On Tuesday, Asian shares traded cautiously and bonds suffered minor losses as investors braced for a busy week of central bank meetings, earnings reports, and key U.S. economic data.
The Federal Reserve of the United States is widely expected to raise interest rates by 25 basis points (bps) on Wednesday. Both the Bank of England and the European Central Bank are expected to raise interest rates by 50 basis points on Thursday.
Meanwhile, more than 100 S&P 500 companies, including Apple, Amazon.com, and Google parent Alphabet, are expected to report earnings this week, as well as the release of closely watched U.S. employment figures.
"It's a big week for both central banks and US equities, with... some of the household names due to make earnings announcements that will provide a micro overview of the macro economy," ANZ analysts wrote in a note.
"We anticipate a 25 basis point (bps) rate increase and anticipate the Fed will warn against an early pause in the tightening cycle... Risk appetite may be vulnerable to a correction."
MSCI's broadest index of Asia-Pacific shares outside Japan was down 0.1% early in the Asian trading day. The S&P 500 e-minis in the United States rose 0.1%.
The Nikkei stock index in Japan fell 0.1%, while Australian shares rose 0.2%.
In early trade, China's blue-chip CSI300 index remained unchanged. The Hang Seng index in Hong Kong opened 0.4% higher.
On Monday, U.S. stocks fell, with the major indexes sinking as shares of technology and other large corporations fell.
The Dow Jones Industrial Average fell 0.8% to 33,717.09, the S&P 500 fell 1.3% to 4,017.77, and the Nasdaq Composite fell 2.0% to 11,393.81.
Despite Monday's losses, the S&P 500 was on track to post its largest January gain since 2019.
Investors will be watching Chair Jerome Powell's news conference at the end of the Fed's two-day policy meeting on Wednesday for clues on whether the rate-hiking cycle is coming to an end, as well as indications of how long rates could remain elevated.
Markets will also deal with a deluge of US economic data, culminating in Friday's January payrolls report.
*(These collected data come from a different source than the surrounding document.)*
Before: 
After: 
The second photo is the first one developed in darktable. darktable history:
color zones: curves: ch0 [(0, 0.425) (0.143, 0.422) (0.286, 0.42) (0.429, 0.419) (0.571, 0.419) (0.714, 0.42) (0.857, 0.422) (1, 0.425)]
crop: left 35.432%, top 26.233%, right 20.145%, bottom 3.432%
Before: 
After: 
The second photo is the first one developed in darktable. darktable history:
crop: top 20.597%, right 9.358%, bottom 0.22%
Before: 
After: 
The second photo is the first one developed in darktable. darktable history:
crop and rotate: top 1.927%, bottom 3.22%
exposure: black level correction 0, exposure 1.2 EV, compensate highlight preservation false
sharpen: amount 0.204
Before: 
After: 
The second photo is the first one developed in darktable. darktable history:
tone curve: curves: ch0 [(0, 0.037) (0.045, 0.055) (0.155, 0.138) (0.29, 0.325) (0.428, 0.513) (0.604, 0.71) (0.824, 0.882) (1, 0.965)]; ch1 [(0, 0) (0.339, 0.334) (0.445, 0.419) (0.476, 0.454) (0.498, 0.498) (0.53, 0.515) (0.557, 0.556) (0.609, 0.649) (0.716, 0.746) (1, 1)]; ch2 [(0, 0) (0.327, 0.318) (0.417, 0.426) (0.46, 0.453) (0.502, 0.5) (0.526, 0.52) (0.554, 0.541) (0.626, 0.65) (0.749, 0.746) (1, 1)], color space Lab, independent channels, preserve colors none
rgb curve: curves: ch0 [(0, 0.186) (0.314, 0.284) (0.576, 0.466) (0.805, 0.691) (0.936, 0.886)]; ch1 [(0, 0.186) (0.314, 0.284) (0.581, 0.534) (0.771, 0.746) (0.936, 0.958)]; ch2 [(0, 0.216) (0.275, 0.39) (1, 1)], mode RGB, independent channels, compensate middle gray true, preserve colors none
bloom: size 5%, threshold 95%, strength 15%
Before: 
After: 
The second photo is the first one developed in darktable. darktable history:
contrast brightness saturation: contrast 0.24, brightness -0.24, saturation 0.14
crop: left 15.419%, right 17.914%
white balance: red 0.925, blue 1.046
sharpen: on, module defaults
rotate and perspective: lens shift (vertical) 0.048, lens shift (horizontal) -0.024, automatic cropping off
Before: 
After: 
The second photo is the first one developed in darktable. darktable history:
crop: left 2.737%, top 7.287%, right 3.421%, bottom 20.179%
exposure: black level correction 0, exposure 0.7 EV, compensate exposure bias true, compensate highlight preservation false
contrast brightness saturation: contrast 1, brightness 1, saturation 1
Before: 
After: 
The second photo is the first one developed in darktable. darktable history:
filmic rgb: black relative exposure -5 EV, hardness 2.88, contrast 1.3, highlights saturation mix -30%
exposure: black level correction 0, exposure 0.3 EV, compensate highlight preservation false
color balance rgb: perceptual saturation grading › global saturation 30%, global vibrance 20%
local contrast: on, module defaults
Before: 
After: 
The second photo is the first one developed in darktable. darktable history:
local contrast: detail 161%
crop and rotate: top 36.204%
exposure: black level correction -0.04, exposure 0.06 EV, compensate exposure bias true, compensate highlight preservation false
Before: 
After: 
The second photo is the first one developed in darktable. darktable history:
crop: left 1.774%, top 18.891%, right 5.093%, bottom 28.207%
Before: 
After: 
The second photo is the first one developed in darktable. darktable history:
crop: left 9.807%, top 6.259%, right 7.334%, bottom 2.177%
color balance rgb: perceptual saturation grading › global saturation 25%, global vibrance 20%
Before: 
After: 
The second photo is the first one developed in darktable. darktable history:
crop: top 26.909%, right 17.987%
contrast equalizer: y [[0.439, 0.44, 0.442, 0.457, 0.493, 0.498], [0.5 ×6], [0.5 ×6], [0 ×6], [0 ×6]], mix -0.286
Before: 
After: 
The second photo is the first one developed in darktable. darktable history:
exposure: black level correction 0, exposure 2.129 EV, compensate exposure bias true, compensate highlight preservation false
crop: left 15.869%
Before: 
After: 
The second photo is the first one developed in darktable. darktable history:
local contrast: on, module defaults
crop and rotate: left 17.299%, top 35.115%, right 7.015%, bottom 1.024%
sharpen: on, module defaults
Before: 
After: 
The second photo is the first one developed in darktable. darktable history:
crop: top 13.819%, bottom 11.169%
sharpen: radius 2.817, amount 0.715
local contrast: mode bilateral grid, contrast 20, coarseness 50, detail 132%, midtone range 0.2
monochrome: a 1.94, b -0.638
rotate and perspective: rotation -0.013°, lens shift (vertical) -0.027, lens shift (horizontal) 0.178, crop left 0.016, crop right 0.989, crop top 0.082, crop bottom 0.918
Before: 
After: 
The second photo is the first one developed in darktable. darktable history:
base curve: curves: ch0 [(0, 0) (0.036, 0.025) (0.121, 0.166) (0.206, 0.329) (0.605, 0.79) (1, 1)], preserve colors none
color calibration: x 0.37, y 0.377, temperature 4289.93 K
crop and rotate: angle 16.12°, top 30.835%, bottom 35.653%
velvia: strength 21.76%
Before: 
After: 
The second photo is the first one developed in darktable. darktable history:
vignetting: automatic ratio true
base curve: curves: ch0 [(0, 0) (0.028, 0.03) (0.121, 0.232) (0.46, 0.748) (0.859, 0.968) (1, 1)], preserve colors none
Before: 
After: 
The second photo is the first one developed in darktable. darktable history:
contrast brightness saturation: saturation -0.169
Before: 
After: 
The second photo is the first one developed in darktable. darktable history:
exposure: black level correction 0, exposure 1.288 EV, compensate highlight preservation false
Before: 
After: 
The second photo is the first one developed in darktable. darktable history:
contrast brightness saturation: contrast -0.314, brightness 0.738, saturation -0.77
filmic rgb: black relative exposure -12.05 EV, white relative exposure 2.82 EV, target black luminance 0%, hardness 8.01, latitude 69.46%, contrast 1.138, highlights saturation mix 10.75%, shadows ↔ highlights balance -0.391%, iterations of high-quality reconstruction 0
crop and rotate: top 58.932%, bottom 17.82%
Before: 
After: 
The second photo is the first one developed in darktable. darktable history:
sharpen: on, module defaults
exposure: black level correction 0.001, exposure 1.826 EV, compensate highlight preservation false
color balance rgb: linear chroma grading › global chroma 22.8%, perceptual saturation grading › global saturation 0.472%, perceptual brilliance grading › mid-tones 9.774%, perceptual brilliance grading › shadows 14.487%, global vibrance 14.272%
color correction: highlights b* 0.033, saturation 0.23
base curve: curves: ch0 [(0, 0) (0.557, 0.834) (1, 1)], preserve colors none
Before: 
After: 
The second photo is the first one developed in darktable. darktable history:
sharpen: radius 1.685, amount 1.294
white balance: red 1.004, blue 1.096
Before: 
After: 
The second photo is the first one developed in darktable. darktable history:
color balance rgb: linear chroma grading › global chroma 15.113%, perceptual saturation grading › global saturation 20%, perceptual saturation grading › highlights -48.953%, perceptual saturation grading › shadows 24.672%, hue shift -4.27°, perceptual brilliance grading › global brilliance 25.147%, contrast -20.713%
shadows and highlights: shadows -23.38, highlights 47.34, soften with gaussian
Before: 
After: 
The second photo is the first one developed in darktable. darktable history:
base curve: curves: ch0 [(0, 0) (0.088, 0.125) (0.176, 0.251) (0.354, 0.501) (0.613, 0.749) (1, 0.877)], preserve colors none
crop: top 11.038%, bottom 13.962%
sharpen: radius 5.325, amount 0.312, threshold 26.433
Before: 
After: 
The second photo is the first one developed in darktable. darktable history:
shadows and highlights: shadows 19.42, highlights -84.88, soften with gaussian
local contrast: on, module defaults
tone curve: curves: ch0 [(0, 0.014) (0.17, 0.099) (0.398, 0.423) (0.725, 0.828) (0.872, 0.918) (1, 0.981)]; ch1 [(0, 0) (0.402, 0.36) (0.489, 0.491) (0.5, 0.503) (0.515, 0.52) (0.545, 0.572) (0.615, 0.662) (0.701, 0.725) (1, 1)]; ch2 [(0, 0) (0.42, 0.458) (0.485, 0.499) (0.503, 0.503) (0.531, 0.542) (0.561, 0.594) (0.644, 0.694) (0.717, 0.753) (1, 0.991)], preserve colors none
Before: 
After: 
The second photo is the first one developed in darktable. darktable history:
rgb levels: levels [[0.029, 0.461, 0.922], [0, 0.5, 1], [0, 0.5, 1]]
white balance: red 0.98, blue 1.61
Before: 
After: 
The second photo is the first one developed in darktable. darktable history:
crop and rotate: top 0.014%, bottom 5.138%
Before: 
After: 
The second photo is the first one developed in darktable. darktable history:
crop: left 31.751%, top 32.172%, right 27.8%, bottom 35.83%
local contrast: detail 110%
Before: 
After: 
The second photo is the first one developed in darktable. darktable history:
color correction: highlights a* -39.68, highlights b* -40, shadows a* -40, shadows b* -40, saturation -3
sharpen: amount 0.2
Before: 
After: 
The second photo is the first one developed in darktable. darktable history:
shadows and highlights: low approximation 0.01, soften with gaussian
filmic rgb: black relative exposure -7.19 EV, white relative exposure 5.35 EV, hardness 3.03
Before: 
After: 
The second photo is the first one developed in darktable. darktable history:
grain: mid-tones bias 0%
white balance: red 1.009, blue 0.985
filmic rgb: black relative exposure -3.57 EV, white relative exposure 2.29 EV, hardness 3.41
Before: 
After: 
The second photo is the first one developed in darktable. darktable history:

Investors see signs of labour market weakness as a key factor in bringing down high inflation.
Treasury yields in the United States remained firm ahead of central bank meetings and economic data, with the yield on benchmark 10-year Treasury notes US10YT=RR standing at 3.5384 percent, up from 3.551 percent on Monday.
The two-year yield, which rises as traders expect higher Fed fund rates, reached 4.2402 percent, compared to 4.261 percent at the close in the United States.
In terms of currencies, the US dollar was down at 102.19 against a basket of other major currencies, heading for its fourth month of declines.
The European single currency was up 0.1% on the day at $1.0852, after rising 1.4% in a month.
Oil prices fell on Monday ahead of expected central bank hikes and signs of strong Russian exports in the energy market.
Crude oil in the United States rose 0.2% to $78.02 per barrel, while Brent crude settled at $84.9 per barrel early in the Asian session.
Gold was marginally higher. The spot price of gold was $1922.91 per ounce.